Here are several reasons why chaos engineering is highly valuable for FinTech

  1. Resilience in a Complex Environment: FinTech platforms often operate in complex, distributed systems that involve numerous interconnected components, such as payment gateways, databases, APIs, and third-party services. Chaos engineering allows FinTech companies to assess the resilience of these systems under various failure scenarios, ensuring that critical services remain available even when components or dependencies fail.
  2. Mitigating Financial Risks: Financial transactions and sensitive customer data are at the core of FinTech operations. Any downtime, service disruption, or security breach can have severe financial consequences, including loss of customer trust, regulatory penalties, and reputational damage. Chaos engineering helps FinTech companies identify potential vulnerabilities in their systems, enabling them to address weaknesses and reduce the risk of costly failures proactively.

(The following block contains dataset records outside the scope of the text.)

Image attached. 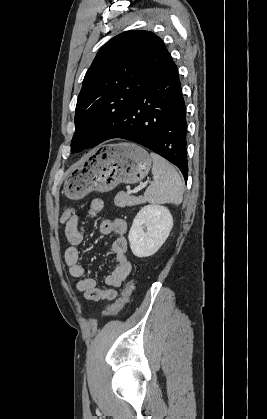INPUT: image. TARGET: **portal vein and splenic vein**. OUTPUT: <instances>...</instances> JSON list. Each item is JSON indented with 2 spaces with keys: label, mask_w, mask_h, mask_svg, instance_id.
I'll return each instance as SVG.
<instances>
[{
  "label": "portal vein and splenic vein",
  "mask_w": 267,
  "mask_h": 419,
  "mask_svg": "<svg viewBox=\"0 0 267 419\" xmlns=\"http://www.w3.org/2000/svg\"><path fill=\"white\" fill-rule=\"evenodd\" d=\"M147 182H145V183H142L137 189H135V190H130V189H128L127 190V193L128 194H132V193H136V192H138L140 189H142V188H144L145 186H147Z\"/></svg>",
  "instance_id": "obj_1"
}]
</instances>
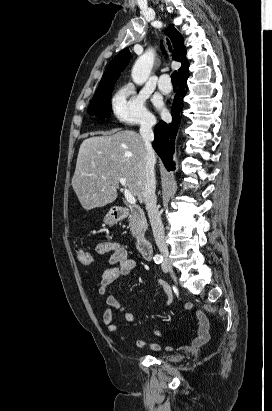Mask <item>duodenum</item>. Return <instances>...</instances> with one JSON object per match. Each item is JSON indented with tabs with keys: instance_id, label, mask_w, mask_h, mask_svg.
Here are the masks:
<instances>
[{
	"instance_id": "duodenum-1",
	"label": "duodenum",
	"mask_w": 272,
	"mask_h": 411,
	"mask_svg": "<svg viewBox=\"0 0 272 411\" xmlns=\"http://www.w3.org/2000/svg\"><path fill=\"white\" fill-rule=\"evenodd\" d=\"M129 209L126 207L116 206L112 208V214L118 220H121L126 217ZM136 247L139 253L145 260H150L152 256V249L149 244L148 239L145 236H140L136 240Z\"/></svg>"
}]
</instances>
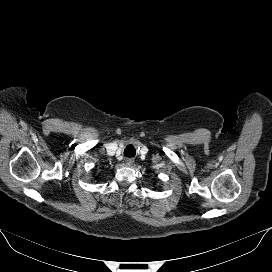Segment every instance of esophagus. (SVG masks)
I'll list each match as a JSON object with an SVG mask.
<instances>
[{"instance_id": "obj_1", "label": "esophagus", "mask_w": 272, "mask_h": 272, "mask_svg": "<svg viewBox=\"0 0 272 272\" xmlns=\"http://www.w3.org/2000/svg\"><path fill=\"white\" fill-rule=\"evenodd\" d=\"M134 163V158H126L125 165L126 166H132Z\"/></svg>"}]
</instances>
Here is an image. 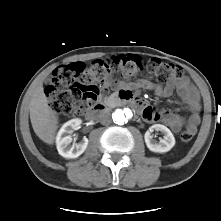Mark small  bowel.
I'll list each match as a JSON object with an SVG mask.
<instances>
[{"instance_id":"small-bowel-1","label":"small bowel","mask_w":221,"mask_h":221,"mask_svg":"<svg viewBox=\"0 0 221 221\" xmlns=\"http://www.w3.org/2000/svg\"><path fill=\"white\" fill-rule=\"evenodd\" d=\"M119 86L122 84L120 81L112 82L110 79L106 81V85ZM141 85L153 91L158 97H168L172 93L171 87H162L160 85L154 84L150 81H142ZM177 89L179 95L183 102L185 103L190 115L188 118H184L178 114H171L168 112H157L151 106H149L145 101L141 107L142 115L147 121H163L166 123L174 132H179L180 130H191L196 132L197 127L200 123V112L201 103L200 96L195 89V87L189 82L186 77L181 78L177 82Z\"/></svg>"}]
</instances>
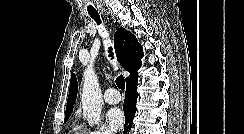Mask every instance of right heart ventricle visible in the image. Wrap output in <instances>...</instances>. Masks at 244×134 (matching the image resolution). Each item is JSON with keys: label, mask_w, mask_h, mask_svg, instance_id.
<instances>
[{"label": "right heart ventricle", "mask_w": 244, "mask_h": 134, "mask_svg": "<svg viewBox=\"0 0 244 134\" xmlns=\"http://www.w3.org/2000/svg\"><path fill=\"white\" fill-rule=\"evenodd\" d=\"M68 134H89V131L85 130L78 124H73Z\"/></svg>", "instance_id": "1"}]
</instances>
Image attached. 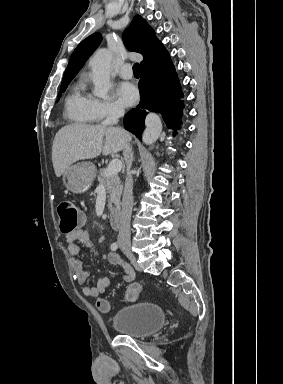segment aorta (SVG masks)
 I'll return each instance as SVG.
<instances>
[{
    "mask_svg": "<svg viewBox=\"0 0 283 384\" xmlns=\"http://www.w3.org/2000/svg\"><path fill=\"white\" fill-rule=\"evenodd\" d=\"M112 53L108 49H99L90 64L92 67V79L94 83V95L100 98H107L110 83V65ZM146 129L143 133V143L151 145L159 138L162 131V123L160 118L150 113L145 120Z\"/></svg>",
    "mask_w": 283,
    "mask_h": 384,
    "instance_id": "1",
    "label": "aorta"
}]
</instances>
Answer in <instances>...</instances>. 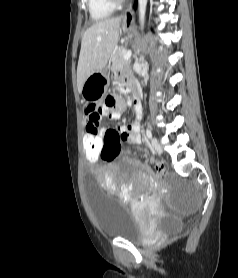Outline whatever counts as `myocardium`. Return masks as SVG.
<instances>
[{"mask_svg":"<svg viewBox=\"0 0 238 278\" xmlns=\"http://www.w3.org/2000/svg\"><path fill=\"white\" fill-rule=\"evenodd\" d=\"M109 3L115 8L121 5L124 0H108Z\"/></svg>","mask_w":238,"mask_h":278,"instance_id":"obj_1","label":"myocardium"}]
</instances>
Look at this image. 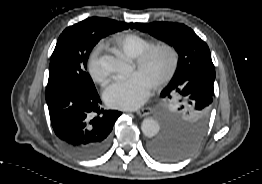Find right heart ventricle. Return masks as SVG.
I'll list each match as a JSON object with an SVG mask.
<instances>
[{
    "mask_svg": "<svg viewBox=\"0 0 262 184\" xmlns=\"http://www.w3.org/2000/svg\"><path fill=\"white\" fill-rule=\"evenodd\" d=\"M120 51L127 57L136 59L144 50L154 43L138 34L129 33L120 35L116 39Z\"/></svg>",
    "mask_w": 262,
    "mask_h": 184,
    "instance_id": "1",
    "label": "right heart ventricle"
}]
</instances>
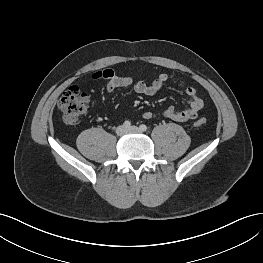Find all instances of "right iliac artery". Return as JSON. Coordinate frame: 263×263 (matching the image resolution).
<instances>
[{
    "instance_id": "right-iliac-artery-1",
    "label": "right iliac artery",
    "mask_w": 263,
    "mask_h": 263,
    "mask_svg": "<svg viewBox=\"0 0 263 263\" xmlns=\"http://www.w3.org/2000/svg\"><path fill=\"white\" fill-rule=\"evenodd\" d=\"M123 125L126 127V128H130L131 127V122L130 121H125L124 123H123Z\"/></svg>"
}]
</instances>
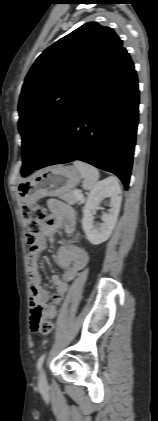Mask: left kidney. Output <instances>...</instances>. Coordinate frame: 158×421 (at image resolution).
<instances>
[{"instance_id": "1", "label": "left kidney", "mask_w": 158, "mask_h": 421, "mask_svg": "<svg viewBox=\"0 0 158 421\" xmlns=\"http://www.w3.org/2000/svg\"><path fill=\"white\" fill-rule=\"evenodd\" d=\"M106 197H110V209L108 214L102 216L101 227L95 228L93 226V211ZM121 200V188L118 180L114 177H108L98 182L90 191L83 210L82 227L91 244L99 245L108 240L117 222Z\"/></svg>"}]
</instances>
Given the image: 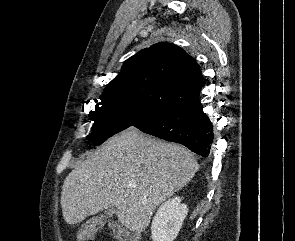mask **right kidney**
Returning a JSON list of instances; mask_svg holds the SVG:
<instances>
[{
	"label": "right kidney",
	"mask_w": 295,
	"mask_h": 241,
	"mask_svg": "<svg viewBox=\"0 0 295 241\" xmlns=\"http://www.w3.org/2000/svg\"><path fill=\"white\" fill-rule=\"evenodd\" d=\"M180 197L164 202L152 220L151 233L153 241H173L188 213V208L181 203Z\"/></svg>",
	"instance_id": "right-kidney-1"
}]
</instances>
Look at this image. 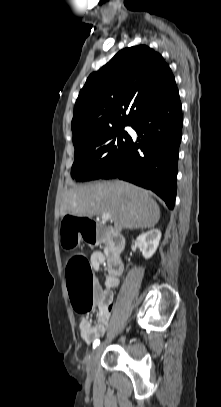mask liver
I'll return each instance as SVG.
<instances>
[{
  "label": "liver",
  "instance_id": "1",
  "mask_svg": "<svg viewBox=\"0 0 221 407\" xmlns=\"http://www.w3.org/2000/svg\"><path fill=\"white\" fill-rule=\"evenodd\" d=\"M109 213L117 231L154 227L160 208L149 192L123 181L76 186L65 192L61 216L93 217Z\"/></svg>",
  "mask_w": 221,
  "mask_h": 407
}]
</instances>
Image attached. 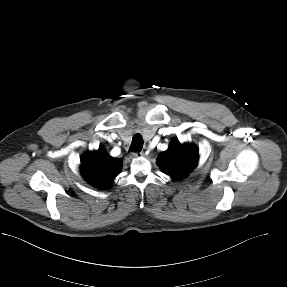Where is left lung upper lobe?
Segmentation results:
<instances>
[{
	"instance_id": "1",
	"label": "left lung upper lobe",
	"mask_w": 287,
	"mask_h": 287,
	"mask_svg": "<svg viewBox=\"0 0 287 287\" xmlns=\"http://www.w3.org/2000/svg\"><path fill=\"white\" fill-rule=\"evenodd\" d=\"M199 151L195 145L181 144L174 138L168 150L162 152L157 158V164L165 174L172 179L186 177L197 165Z\"/></svg>"
}]
</instances>
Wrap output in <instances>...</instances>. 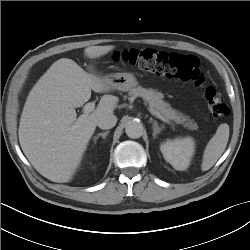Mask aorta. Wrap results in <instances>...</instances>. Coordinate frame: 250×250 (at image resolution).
Returning <instances> with one entry per match:
<instances>
[{"mask_svg": "<svg viewBox=\"0 0 250 250\" xmlns=\"http://www.w3.org/2000/svg\"><path fill=\"white\" fill-rule=\"evenodd\" d=\"M125 132L129 138L137 139L143 134V125L137 120H130L125 126Z\"/></svg>", "mask_w": 250, "mask_h": 250, "instance_id": "aorta-1", "label": "aorta"}]
</instances>
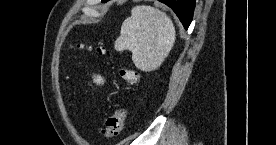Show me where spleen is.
<instances>
[{
	"instance_id": "3e777b00",
	"label": "spleen",
	"mask_w": 276,
	"mask_h": 145,
	"mask_svg": "<svg viewBox=\"0 0 276 145\" xmlns=\"http://www.w3.org/2000/svg\"><path fill=\"white\" fill-rule=\"evenodd\" d=\"M175 39V27L166 13L151 6H135L122 24L115 49L131 51L135 66L150 72L161 66Z\"/></svg>"
}]
</instances>
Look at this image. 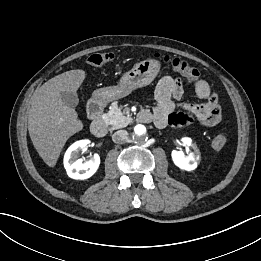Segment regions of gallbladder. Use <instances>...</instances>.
I'll return each mask as SVG.
<instances>
[{
  "mask_svg": "<svg viewBox=\"0 0 261 261\" xmlns=\"http://www.w3.org/2000/svg\"><path fill=\"white\" fill-rule=\"evenodd\" d=\"M60 97L66 106L72 108L76 107L79 103L78 95L75 92H61Z\"/></svg>",
  "mask_w": 261,
  "mask_h": 261,
  "instance_id": "1",
  "label": "gallbladder"
}]
</instances>
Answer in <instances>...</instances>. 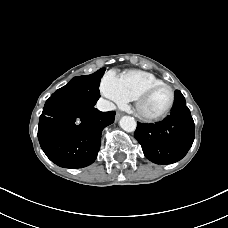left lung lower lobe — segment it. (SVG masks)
Listing matches in <instances>:
<instances>
[{"label":"left lung lower lobe","mask_w":228,"mask_h":228,"mask_svg":"<svg viewBox=\"0 0 228 228\" xmlns=\"http://www.w3.org/2000/svg\"><path fill=\"white\" fill-rule=\"evenodd\" d=\"M171 114L155 124L137 123L134 133L147 159L156 164L181 160L194 141V121L180 91H175Z\"/></svg>","instance_id":"0a47b994"}]
</instances>
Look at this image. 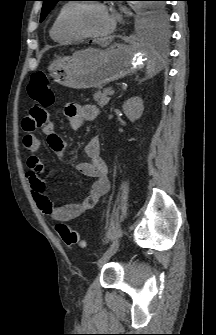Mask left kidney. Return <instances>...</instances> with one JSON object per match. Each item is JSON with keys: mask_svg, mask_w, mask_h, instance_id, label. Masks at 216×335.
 Segmentation results:
<instances>
[{"mask_svg": "<svg viewBox=\"0 0 216 335\" xmlns=\"http://www.w3.org/2000/svg\"><path fill=\"white\" fill-rule=\"evenodd\" d=\"M143 110V101L140 97H132L123 104V111L131 122L139 119L142 116Z\"/></svg>", "mask_w": 216, "mask_h": 335, "instance_id": "obj_1", "label": "left kidney"}]
</instances>
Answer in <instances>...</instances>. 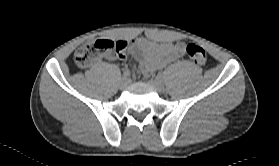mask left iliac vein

  3. Testing Scalability and Performance: FinTech platforms must be able to handle increasing transaction volumes and rapidly scale during peak periods, such as during major shopping events or market fluctuations. Chaos engineering allows FinTech companies to simulate high-load scenarios and monitor how their systems respond. Chaos engineering helps platforms handle significant traffic without performance degradation or service interruptions by identifying scalability bottlenecks and optimising resource allocation.
  4. Compliance and Regulatory Requirements: The FinTech industry is subject to stringent regulatory frameworks, including data protection laws (e.g., GDPR) and financial regulations (e.g., PSD2). Chaos Engineering can assist FinTech companies in assessing their compliance posture by stress-testing their systems and verifying whether they meet the required security and privacy standards. It provides valuable insights into potential vulnerabilities that could lead to compliance violations.
  5. Continuous Improvement and Innovation: FinTech companies operate in a dynamic and competitive landscape. By embracing chaos engineering, they foster a culture of continuous improvement and innovation. Chaos experiments can help identify opportunities for architectural enhancements, performance optimizations, and the implementation of advanced security measures. By actively seeking out weaknesses and proactively addressing them, FinTech companies can stay ahead of emerging threats and deliver superior user experience.
  6. Building Customer Trust: Trust is paramount in the FinTech industry. Customers expect their financial transactions and personal data to be secure and reliable. FinTech companies can demonstrate their commitment to ensuring system resilience, minimizing disruptions, and safeguarding sensitive information by employing chaos engineering. This transparent approach to testing and improving systems builds customer trust and confidence, leading to increased customer loyalty and a positive brand reputation.

In summary, chaos engineering empowers FinTech companies to fortify their systems, reduce financial risks, comply with regulations, and deliver exceptional user experiences. By actively simulating and addressing failure scenarios, FinTech organizations can strengthen their infrastructure, enhance security, and solidify customer trust in an industry where reliability and integrity are paramount.